DATA IN THIS EXERCISE START
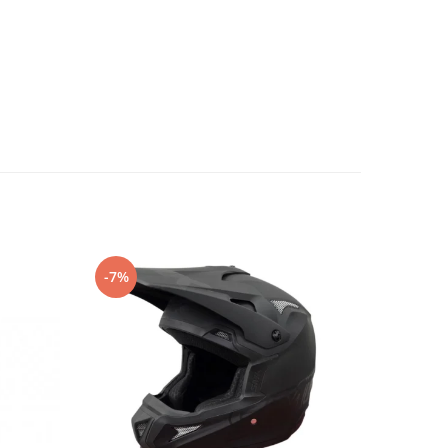
-7%
-4%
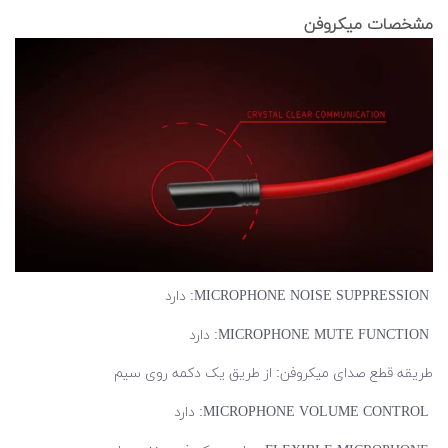
مشخصات میکروفن
MICROPHONE NOISE SUPPRESSION: دارد
MICROPHONE MUTE FUNCTION: دارد
طریقه قطع صدای میکروفن: از طریق یک دکمه روی سیم
MICROPHONE VOLUME CONTROL: دارد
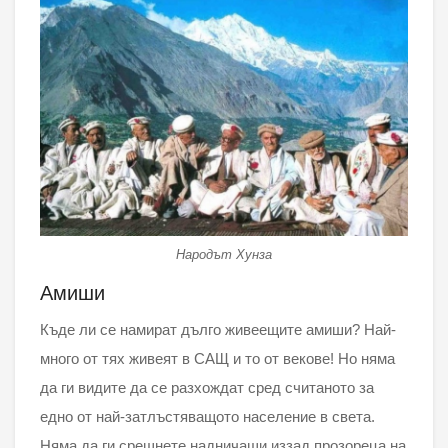
Народът Хунза
Амиши
Къде ли се намират дълго живеещите амиши? Най-
много от тях живеят в САЩ и то от векове! Но няма
да ги видите да се разхождат сред считаното за
едно от най-затлъстяващото население в света.
Няма да ги срещнете надничащи иззад прозореца на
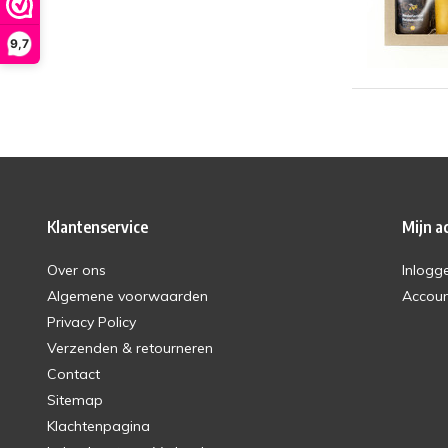
9,7
Klantenservice
Mijn a
Over ons
Inlogg
Algemene voorwaarden
Accou
Privacy Policy
Verzenden & retourneren
Contact
Sitemap
Klachtenpagina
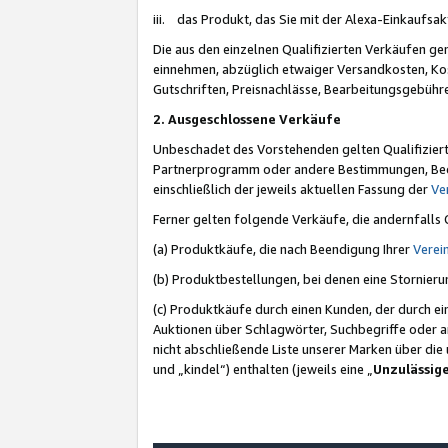
iii. das Produkt, das Sie mit der Alexa-Einkaufsa
Die aus den einzelnen Qualifizierten Verkäufen gen
einnehmen, abzüglich etwaiger Versandkosten, Ko
Gutschriften, Preisnachlässe, Bearbeitungsgebühr
2. Ausgeschlossene Verkäufe
Unbeschadet des Vorstehenden gelten Qualifiziert
Partnerprogramm oder andere Bestimmungen, Beding
einschließlich der jeweils aktuellen Fassung der
Ve
Ferner gelten folgende Verkäufe, die andernfalls
(a) Produktkäufe, die nach Beendigung Ihrer
Verei
(b) Produktbestellungen, bei denen eine Stornier
(c) Produktkäufe durch einen Kunden, der durch e
Auktionen über Schlagwörter, Suchbegriffe oder a
nicht abschließende Liste unserer Marken über di
und „kindel“) enthalten (jeweils eine „
Unzulässig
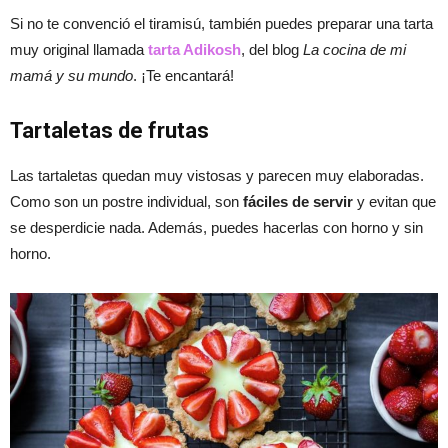
Si no te convenció el tiramisú, también puedes preparar una tarta
muy original llamada
tarta Adikosh
, del blog
La cocina de mi
mamá y su mundo
. ¡Te encantará!
Tartaletas de frutas
Las tartaletas quedan muy vistosas y parecen muy elaboradas.
Como son un postre individual, son
fáciles de servir
y evitan que
se desperdicie nada. Además, puedes hacerlas con horno y sin
horno.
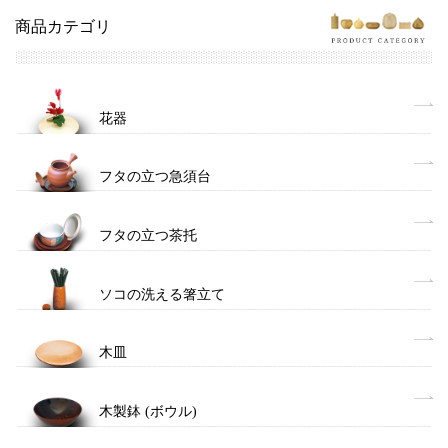
商品カテゴリ
花器
フタの立つ急須台
フタの立つ茶托
ソコの洗える箸立て
木皿
木製鉢 (ボウル)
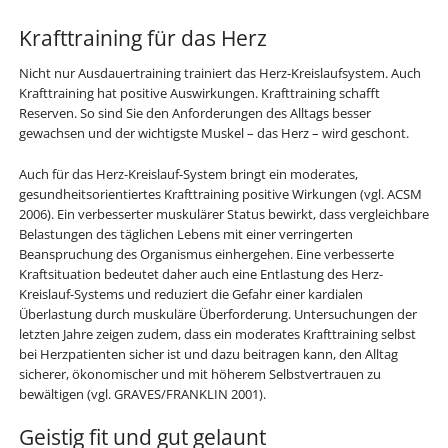
Krafttraining für das Herz
Nicht nur Ausdauertraining trainiert das Herz-Kreislaufsystem. Auch
Krafttraining hat positive Auswirkungen. Krafttraining schafft
Reserven. So sind Sie den Anforderungen des Alltags besser
gewachsen und der wichtigste Muskel – das Herz – wird geschont.
Auch für das Herz-Kreislauf-System bringt ein moderates,
gesundheitsorientiertes Krafttraining positive Wirkungen (vgl. ACSM
2006). Ein verbesserter muskulärer Status bewirkt, dass vergleichbare
Belastungen des täglichen Lebens mit einer verringerten
Beanspruchung des Organismus einhergehen. Eine verbesserte
Kraftsituation bedeutet daher auch eine Entlastung des Herz-
Kreislauf-Systems und reduziert die Gefahr einer kardialen
Überlastung durch muskuläre Überforderung. Untersuchungen der
letzten Jahre zeigen zudem, dass ein moderates Krafttraining selbst
bei Herzpatienten sicher ist und dazu beitragen kann, den Alltag
sicherer, ökonomischer und mit höherem Selbstvertrauen zu
bewältigen (vgl. GRAVES/FRANKLIN 2001).
Geistig fit und gut gelaunt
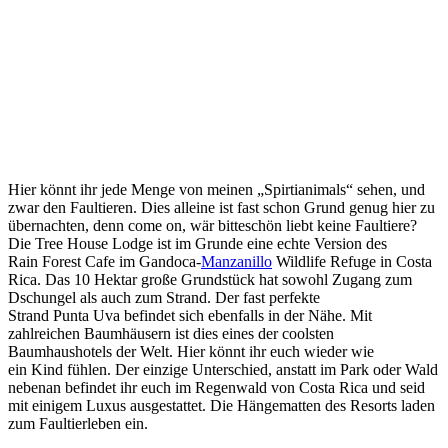
Hier könnt ihr jede Menge von meinen „
Spirtianimals“
sehen, und
zwar den Faultieren. Dies alleine ist fast schon Grund genug hier zu
übernachten, denn
come
on
, wär bitteschön liebt keine Faultiere?
Die
Tree
House
Lodge ist im Grunde eine echte Version des
Rain
Forest
Cafe
im
Gandoca-
Manzanillo
Wildlife
Refuge
in Costa
Rica. Das 10 Hektar große Grundstück hat sowohl Zugang zum
Dschungel als auch zum Strand. Der fast perfekte
Strand
Punta
Uva
befindet sich ebenfalls in der Nähe. Mit
zahlreichen Baumhäusern ist dies eines der coolsten
Baumhaushotels der Welt. Hier könnt ihr euch wieder wie
ein Kind fühlen. Der einzige Unterschied, anstatt im Park oder Wald
nebenan befindet ihr euch im Regenwald von Costa Rica und seid
mit einigem Luxus ausgestattet. Die Hängematten des Resorts laden
zum
Faultierleben
ein.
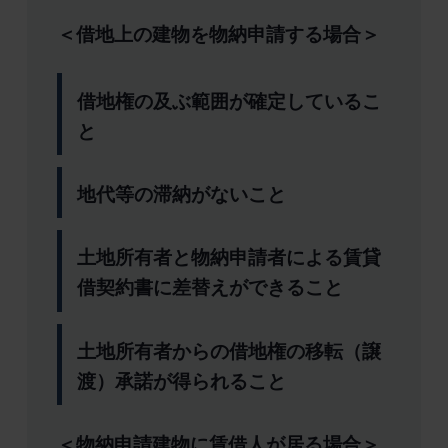
＜借地上の建物を物納申請する場合＞
借地権の及ぶ範囲が確定しているこ
と
地代等の滞納がないこと
土地所有者と物納申請者による賃貸
借契約書に差替えができること
土地所有者からの借地権の移転（譲
渡）承諾が得られること
＜物納申請建物に賃借人が居る場合＞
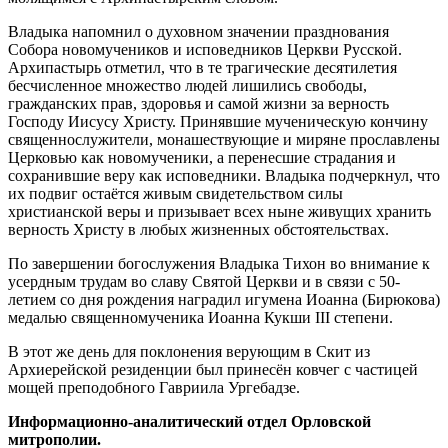
Владыка напомнил о духовном значении празднования
Собора новомучеников и исповедников Церкви Русской.
Архипастырь отметил, что в те трагические десятилетия
бесчисленное множество людей лишились свободы,
гражданских прав, здоровья и самой жизни за верность
Господу Иисусу Христу. Принявшие мученическую кончину
священнослужители, монашествующие и миряне прославлены
Церковью как новомученики, а перенесшие страдания и
сохранившие веру как исповедники. Владыка подчеркнул, что
их подвиг остаётся живым свидетельством силы
христианской веры и призывает всех ныне живущих хранить
верность Христу в любых жизненных обстоятельствах.
По завершении богослужения Владыка Тихон во внимание к
усердным трудам во славу Святой Церкви и в связи с 50-
летием со дня рождения наградил игумена Иоанна (Бирюкова)
медалью священномученика Иоанна Кукши III степени.
В этот же день для поклонения верующим в Скит из
Архиерейской резиденции был принесён ковчег с частицей
мощей преподобного Гавриила Ургебадзе.
Информационно-аналитический отдел Орловской
митрополии.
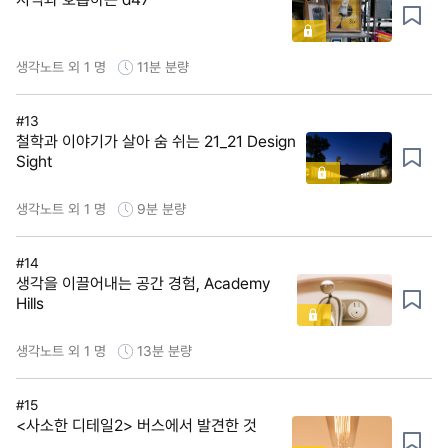
생각노트 외 1 명
11분
분량
#13
철학과 이야기가 살아 숨 쉬는 21_21 Design
Sight
생각노트 외 1 명
9분
분량
#14
생각을 이끌어내는 공간 경험, Academy
Hills
생각노트 외 1 명
13분
분량
#15
<사소한 디테일2> 버스에서 발견한 것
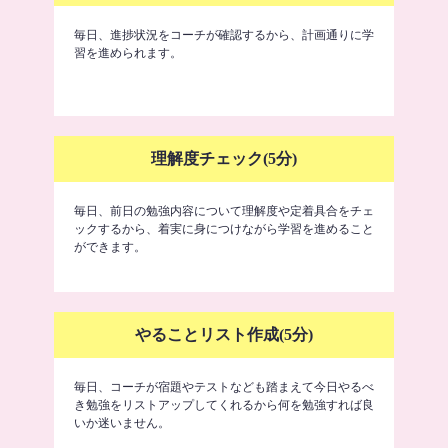
毎日、進捗状況をコーチが確認するから、計画通りに学
習を進められます。
理解度チェック(5分)
毎日、前日の勉強内容について理解度や定着具合をチェ
ックするから、着実に身につけながら学習を進めること
ができます。
やることリスト作成(5分)
毎日、コーチが宿題やテストなども踏まえて今日やるべ
き勉強をリストアップしてくれるから何を勉強すれば良
いか迷いません。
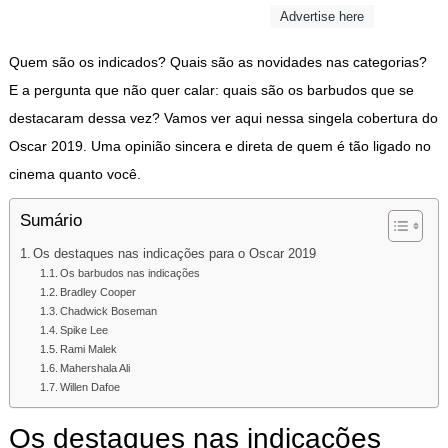
Advertise here
Quem são os indicados? Quais são as novidades nas categorias?
E a pergunta que não quer calar: quais são os barbudos que se
destacaram dessa vez? Vamos ver aqui nessa singela cobertura do
Oscar 2019. Uma opinião sincera e direta de quem é tão ligado no
cinema quanto você.
Sumário
Os destaques nas indicações para o Oscar 2019
Os barbudos nas indicações
Bradley Cooper
Chadwick Boseman
Spike Lee
Rami Malek
Mahershala Ali
Willen Dafoe
Os destaques nas indicações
DATA IN THIS EXERCISE END
[WHAT IS NEEDED]
How many rows above contain the string "Христу"? Case counts. Reply with the number alone.

[PROBLEM SOLUTION]
2